### TASK PROMPT
Reproduce the profile of filmmaker Bidyut Kotoky below in full, word for word.

### TEXT SEGMENT
In conversation with well-known Assamese filmmaker Bidyut Kotoky
In the past couple of years, the cinema industry of Assam seems to be buzzing with a lot of activity with the hosting of a number of premier film festivals by the government and also the coming up of a new generation of young and dynamic filmmakers. But as the saying goes, All the glitters is not gold, and in this issue of mélange, we would like to introduce our readers with a filmmaker, script writer and documentary maker who has been relentlessly working to showcase Assam to the world at large, but who, unfortunately, has not received the due recognition in his own home State.
We are talking about Bidyut Kotoky, a well-known filmmaker who has made a mark in the international circuit with more than 100 short films on Northeast India. His first film on the Assamese mobile theatre industry ‘Bhraimoman Theatre - Where Othello sails with Titanic’ (2006), won a special mention in the National Awards. In the year 2010, Bidyut’s documentary ‘The Mighty Ahoms’ was telecast on National Geographic and Fox History channels.

### RAW DATA
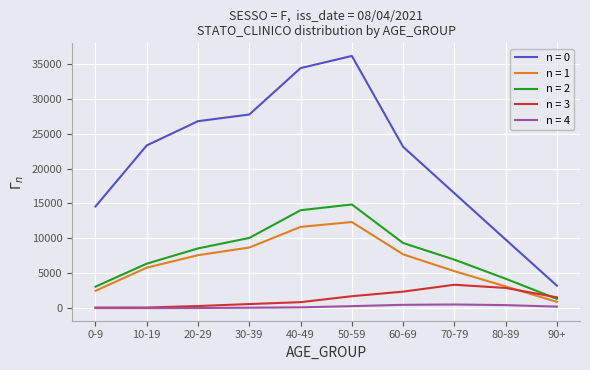

Rank the series by their maximum value, from lowest to highest.

n = 4, n = 3, n = 1, n = 2, n = 0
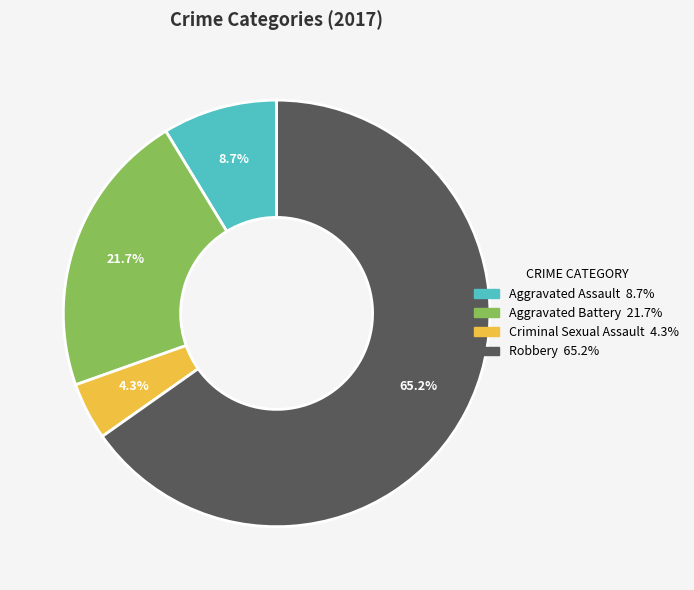

To the nearest percent, what percentage of the pie is Criminal Sexual Assault?

4%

### OUTPUT OF THE EXERCISE
In conversation with well-known Assamese filmmaker Bidyut Kotoky
In the past couple of years, the cinema industry of Assam seems to be buzzing with a lot of activity with the hosting of a number of premier film festivals by the government and also the coming up of a new generation of young and dynamic filmmakers. But as the saying goes, All the glitters is not gold, and in this issue of mélange, we would like to introduce our readers with a filmmaker, script writer and documentary maker who has been relentlessly working to showcase Assam to the world at large, but who, unfortunately, has not received the due recognition in his own home State.
We are talking about Bidyut Kotoky, a well-known filmmaker who has made a mark in the international circuit with more than 100 short films on Northeast India. His first film on the Assamese mobile theatre industry ‘Bhraimoman Theatre - Where Othello sails with Titanic’ (2006), won a special mention in the National Awards. In the year 2010, Bidyut’s documentary ‘The Mighty Ahoms’ was telecast on National Geographic and Fox History channels.